Maria covered in blood
We see Maria (Sandra Steffl) in her bedroom, her father is a journalist and is working. Down below, Dracula and Ilse watch. Ilse confirms to Dracula that the sixteen year old is a virgin and that her father is a left-wing journalist called Fritz Neumann – though the way she reveals this lets us know that she knows more about him than she is letting on. Dracula suggests that he will not drain her, as it would seem a waste to only use her once, and that he will know if she is a virgin by taste. He flies to Maria’s room, eye mojo’s her and then tastes her.

a father's woe
Ilse contacts Hitler and suggests that Neumann is actually Captain Berlin. When he gets home from work he finds his daughter missing and a machine with Nazi insignia that projects and audio/visual message from Hitler suggesting that if he were to interfere it would prove bad for his daughter. Of course he will not listen to such warnings and it is time to don his costume once more.

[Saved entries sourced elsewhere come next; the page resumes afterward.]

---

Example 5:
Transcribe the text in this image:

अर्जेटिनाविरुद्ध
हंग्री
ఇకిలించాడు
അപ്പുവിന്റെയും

Meanwhile Ilse tells Dracula to bite the skull-faced creature she has made but the vampire refuses and runs off, with Maria, to make her his bride. Ilse goes to Plan B, gets out the Frankenstein plans and uses electricity to bring what she calls Germanikus (Jörg Buttgereit) to life. Unfortunately it is an idiot (why that should matter, given she was going to put Hitler’s brain in there anyway, is one of the logic flaws in this that don’t really matter due to the campy goodness of the show) so she destroys it and ends up putting the brain in what she terms the hitlerrobo (Pilo Adrian Ilea). When Berlin gets there he has to fight a war on two fronts – both to stop Hitler and to save his daughter from Dracula.

It is Maria who saves the day
He is given various aids to stop Dracula by a priest, Father Braun (Uwe Meyer). The priest gives him silver bullets, a cross, holy water in a water pistol and garlic. Actually the holy water appears to be working, when Dracula simply slaps the water pistol from his hand, and the other items are ineffective – especially the bullets given he isn’t a werewolf. Thankfully Maria has the presence of mind to use a stake! Indeed, at every turn the daughter seems more effectual than the superhero! There is a vampiric ritual that involves the bride-to-be drinking the blood sacrificed by a 100 year old wolf*, though little other detail is offered!

The play was fun, but being a play filmed it won’t be for everyone. The post production effects do add a comic book layer to proceedings as well as a grindhouse chic; they lift this up away from the stage show roots as the post production elements could not be done on stage and yet never take us away from the truth that this is a stage show.

the enemies face off
The actors are all clearly having a whale of a time, the audience appreciate the anti-Nazi and anti-Hitler humour greatly and we can hear them laughing along. The DVD set comes with a Captain Berlin dog-tag, with a picture of him striking Hitler – if you like that sort of thing, which I do! It also has a comic book inside – in German of course. Campy, silly fun. 6.5 out of 10.

The imdb page is here.

*The wolf is represented by a large toy dog strung up on stage. Being a play I can handle the un-reality of such a prop but it has been suggested to me that there would be a whole new direction in vampire film study here, as well as crap bat syndrome we could have wonky wolf syndrome!